Olcott Hotel - Ownership

Ownership

Ralph Reck, manager of the Olcott Hotel, was elected Chairman of the Board of the Hotel Executive Club in January 1937. In August 1946 the hotel was sold to Atwood C. Wolfe for cash above a purchase money first mortgage of $850,000 made by the Travelers Insurance Company. Its property value was assessed at $1,250,000. Hotel Olcott, Inc., was represented by attorney Abraham J. Halprin. The property was sold to Wolfe through George W. Warneicke. The buyer was represented by Dreyer & Traub.

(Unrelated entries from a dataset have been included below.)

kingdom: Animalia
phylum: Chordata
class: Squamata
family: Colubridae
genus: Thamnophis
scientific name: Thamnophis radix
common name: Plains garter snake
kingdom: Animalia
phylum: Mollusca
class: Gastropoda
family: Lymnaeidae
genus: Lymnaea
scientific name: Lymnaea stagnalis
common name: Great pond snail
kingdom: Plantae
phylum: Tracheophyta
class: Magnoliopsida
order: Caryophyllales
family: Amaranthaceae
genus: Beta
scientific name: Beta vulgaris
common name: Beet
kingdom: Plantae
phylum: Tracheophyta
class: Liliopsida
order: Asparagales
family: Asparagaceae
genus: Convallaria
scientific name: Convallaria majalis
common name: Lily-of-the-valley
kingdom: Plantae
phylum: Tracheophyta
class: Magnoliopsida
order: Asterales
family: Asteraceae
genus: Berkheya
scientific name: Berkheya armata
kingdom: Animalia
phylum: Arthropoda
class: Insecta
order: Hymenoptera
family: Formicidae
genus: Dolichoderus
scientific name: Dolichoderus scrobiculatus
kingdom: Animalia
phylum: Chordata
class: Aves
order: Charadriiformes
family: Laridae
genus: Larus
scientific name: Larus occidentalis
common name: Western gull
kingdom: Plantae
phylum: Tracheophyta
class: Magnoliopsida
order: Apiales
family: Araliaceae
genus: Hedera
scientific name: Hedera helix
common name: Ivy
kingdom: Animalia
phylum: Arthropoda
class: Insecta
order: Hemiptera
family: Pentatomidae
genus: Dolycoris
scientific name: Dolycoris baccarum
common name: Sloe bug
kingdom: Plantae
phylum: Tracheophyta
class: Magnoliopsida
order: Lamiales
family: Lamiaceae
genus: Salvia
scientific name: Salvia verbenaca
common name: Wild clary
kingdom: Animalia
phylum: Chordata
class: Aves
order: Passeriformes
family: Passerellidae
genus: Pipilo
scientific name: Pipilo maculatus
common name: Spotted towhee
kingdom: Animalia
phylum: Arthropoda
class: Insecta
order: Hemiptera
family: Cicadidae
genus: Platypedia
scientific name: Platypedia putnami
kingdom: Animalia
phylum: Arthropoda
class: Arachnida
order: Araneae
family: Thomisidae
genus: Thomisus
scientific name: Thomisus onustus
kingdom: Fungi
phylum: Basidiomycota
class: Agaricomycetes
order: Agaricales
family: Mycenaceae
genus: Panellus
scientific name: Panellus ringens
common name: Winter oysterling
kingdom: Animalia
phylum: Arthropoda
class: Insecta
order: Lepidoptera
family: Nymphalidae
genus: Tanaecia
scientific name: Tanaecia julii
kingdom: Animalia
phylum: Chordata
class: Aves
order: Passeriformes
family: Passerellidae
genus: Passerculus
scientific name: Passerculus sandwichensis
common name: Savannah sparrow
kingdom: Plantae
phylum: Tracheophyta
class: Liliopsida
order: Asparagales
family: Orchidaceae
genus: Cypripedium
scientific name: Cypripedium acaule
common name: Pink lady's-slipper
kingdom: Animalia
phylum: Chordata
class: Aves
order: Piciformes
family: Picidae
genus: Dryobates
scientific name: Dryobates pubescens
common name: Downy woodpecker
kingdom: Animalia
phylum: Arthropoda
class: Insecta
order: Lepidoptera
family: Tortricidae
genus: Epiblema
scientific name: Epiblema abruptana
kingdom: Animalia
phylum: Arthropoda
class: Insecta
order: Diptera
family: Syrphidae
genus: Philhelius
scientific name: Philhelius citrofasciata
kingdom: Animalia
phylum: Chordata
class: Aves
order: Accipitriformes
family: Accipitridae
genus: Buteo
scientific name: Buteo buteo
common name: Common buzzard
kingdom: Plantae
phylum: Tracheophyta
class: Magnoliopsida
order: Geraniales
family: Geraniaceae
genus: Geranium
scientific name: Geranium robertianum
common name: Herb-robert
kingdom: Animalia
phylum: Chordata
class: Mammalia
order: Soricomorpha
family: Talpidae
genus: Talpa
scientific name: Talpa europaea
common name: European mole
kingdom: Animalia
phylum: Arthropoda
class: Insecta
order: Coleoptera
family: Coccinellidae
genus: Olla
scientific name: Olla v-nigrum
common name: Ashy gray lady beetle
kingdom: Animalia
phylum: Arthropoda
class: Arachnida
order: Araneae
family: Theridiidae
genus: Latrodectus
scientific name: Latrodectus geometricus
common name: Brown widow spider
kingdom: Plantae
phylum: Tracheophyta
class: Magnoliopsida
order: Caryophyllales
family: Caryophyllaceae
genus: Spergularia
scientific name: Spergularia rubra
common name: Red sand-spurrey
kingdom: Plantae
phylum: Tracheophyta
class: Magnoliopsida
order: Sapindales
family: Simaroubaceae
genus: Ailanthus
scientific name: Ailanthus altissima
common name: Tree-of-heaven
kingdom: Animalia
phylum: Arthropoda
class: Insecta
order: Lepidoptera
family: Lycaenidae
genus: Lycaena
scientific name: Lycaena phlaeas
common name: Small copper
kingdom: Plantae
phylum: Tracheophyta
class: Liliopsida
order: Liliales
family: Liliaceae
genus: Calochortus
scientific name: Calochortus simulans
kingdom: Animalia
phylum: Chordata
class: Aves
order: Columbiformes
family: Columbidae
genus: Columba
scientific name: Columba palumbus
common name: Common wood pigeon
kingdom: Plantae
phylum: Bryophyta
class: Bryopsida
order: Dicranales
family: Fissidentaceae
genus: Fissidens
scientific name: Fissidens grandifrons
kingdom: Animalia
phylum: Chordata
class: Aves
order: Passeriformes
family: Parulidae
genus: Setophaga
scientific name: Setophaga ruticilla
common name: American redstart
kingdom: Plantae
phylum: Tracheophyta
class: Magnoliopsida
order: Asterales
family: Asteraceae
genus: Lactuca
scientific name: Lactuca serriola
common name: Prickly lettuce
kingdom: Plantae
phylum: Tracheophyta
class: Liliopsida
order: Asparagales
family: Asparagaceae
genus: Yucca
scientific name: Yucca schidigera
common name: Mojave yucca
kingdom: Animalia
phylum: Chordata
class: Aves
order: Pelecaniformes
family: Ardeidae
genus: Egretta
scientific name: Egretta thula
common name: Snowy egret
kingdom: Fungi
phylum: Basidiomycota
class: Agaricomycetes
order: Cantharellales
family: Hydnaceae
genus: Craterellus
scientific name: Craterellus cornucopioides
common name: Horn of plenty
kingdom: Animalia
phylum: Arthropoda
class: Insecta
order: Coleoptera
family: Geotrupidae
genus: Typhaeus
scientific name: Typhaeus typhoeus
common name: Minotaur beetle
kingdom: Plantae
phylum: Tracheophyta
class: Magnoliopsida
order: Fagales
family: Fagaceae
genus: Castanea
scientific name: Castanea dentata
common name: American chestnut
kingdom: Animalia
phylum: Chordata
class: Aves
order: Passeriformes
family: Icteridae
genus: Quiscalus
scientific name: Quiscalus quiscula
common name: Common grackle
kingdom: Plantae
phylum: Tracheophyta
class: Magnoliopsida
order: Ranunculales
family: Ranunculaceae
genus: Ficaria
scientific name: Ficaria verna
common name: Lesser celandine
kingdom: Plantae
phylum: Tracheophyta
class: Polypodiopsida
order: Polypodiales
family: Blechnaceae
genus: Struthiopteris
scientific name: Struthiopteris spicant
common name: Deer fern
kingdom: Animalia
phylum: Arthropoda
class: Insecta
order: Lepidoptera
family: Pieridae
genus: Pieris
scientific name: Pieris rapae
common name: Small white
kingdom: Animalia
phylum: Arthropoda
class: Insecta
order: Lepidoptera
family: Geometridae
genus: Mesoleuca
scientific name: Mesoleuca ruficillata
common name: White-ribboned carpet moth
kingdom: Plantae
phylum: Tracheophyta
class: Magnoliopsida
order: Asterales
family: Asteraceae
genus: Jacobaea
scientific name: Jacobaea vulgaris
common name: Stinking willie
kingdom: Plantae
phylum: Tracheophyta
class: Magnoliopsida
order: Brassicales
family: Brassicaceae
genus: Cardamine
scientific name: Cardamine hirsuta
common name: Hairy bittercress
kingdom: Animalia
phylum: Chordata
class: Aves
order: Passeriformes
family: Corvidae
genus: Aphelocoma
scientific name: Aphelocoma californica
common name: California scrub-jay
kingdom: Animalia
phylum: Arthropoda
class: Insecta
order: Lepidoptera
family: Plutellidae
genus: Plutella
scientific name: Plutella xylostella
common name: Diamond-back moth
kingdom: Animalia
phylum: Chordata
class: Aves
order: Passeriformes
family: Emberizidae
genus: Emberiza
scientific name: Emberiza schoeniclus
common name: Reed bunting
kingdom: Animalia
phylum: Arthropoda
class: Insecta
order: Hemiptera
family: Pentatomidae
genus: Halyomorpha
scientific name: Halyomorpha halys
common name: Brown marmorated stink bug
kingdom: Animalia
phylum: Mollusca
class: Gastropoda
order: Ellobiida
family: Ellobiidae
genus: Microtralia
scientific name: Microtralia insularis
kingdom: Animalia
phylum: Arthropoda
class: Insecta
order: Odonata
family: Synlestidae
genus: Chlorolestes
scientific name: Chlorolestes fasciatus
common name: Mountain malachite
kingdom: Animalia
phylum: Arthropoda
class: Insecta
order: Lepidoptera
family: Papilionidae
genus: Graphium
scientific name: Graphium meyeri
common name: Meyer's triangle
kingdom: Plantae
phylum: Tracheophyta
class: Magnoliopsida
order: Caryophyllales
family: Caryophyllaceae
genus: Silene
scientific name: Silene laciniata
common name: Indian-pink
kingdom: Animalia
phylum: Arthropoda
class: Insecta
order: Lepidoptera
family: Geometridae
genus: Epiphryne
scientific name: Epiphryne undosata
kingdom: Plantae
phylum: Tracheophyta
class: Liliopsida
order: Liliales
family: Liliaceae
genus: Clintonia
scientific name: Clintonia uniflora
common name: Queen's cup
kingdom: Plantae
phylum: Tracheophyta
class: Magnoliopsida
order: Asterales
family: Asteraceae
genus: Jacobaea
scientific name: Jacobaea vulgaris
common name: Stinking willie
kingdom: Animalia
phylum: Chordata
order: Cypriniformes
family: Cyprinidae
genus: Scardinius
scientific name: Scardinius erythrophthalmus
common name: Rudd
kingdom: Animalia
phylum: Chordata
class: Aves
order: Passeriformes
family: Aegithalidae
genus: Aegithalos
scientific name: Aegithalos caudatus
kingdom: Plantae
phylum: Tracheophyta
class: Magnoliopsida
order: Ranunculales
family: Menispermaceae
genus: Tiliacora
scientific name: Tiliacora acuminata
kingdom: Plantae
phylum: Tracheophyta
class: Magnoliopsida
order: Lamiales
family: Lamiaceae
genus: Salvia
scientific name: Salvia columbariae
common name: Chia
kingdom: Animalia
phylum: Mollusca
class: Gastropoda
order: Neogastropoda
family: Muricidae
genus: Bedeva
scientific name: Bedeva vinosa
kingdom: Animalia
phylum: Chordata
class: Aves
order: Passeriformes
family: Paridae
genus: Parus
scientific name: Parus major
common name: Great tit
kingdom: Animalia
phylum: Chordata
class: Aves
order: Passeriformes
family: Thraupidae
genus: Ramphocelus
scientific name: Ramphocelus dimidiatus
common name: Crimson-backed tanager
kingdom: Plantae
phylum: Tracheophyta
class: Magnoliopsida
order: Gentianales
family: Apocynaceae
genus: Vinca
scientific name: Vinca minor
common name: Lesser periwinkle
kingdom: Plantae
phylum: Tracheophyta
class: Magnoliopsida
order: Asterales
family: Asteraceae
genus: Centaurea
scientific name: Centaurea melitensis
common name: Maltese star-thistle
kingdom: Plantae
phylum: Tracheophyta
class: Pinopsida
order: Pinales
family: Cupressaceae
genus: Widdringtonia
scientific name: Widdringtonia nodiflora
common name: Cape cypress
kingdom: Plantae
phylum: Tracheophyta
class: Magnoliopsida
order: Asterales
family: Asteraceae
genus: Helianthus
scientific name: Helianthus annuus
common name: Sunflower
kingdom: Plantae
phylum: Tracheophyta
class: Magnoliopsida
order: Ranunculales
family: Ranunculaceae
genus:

The Olcott Hotel was owned by a syndicate composed of E. Fishbein, S. Mendick, and M. Kaplan in 1956. In September of that year they purchased the Oliver Cromwell apartment-hotel, which was located at 12 West Seventy-Second Street near Central Park West. The syndicate leased the Oliver Cromwell, a twenty-nine story edifice, from the Olicrom Operating Corporation, who represented Herbert Riesner. The deal was brokered by Des Gabor, vice-president of M. Morgenthau-Seixas Company. The title was insured by the City Title Insurance Company.

Joseph Slutsky, 76, owned the Olcott Hotel along with his sons, Ben and Julius, at the time of his death in November 1958. Slutsky founded the Nevele Hotel in New York City in 1901. The Slutskys formerly owned the Raleigh Hotel and Metropole Hotel in Miami, Florida.

Eugene Fishbein managed the Olcott Hotel in 1980. At the time he had been in charge of operations for twenty-five years. In 1980 all units in the hotel had pantries or kitchenettes. Almost two thirds of its four hundred and fifty units were rent stabilized. Long-term occupants paid $300 to $450 per month for studio apartments. One bedroom apartments cost from $400 to $600 monthly. Incoming tenants paid fifty percent more than the stabilized rates. New tenants tended to be transient, people from abroad or members of the entertainment industry. They stayed only two to three weeks on average.

In 1995 Olcott Hotel owners offered to pay $600,000 to restore the building if the New York City Planning Department agreed to legalize its twenty-nine professional suites and one hundred twenty-two transient hotel rooms. The hotel had been operating for more than thirty years without proper zoning permission. Lee Rosen, the building's general manager, wanted the building to remain exactly as it is.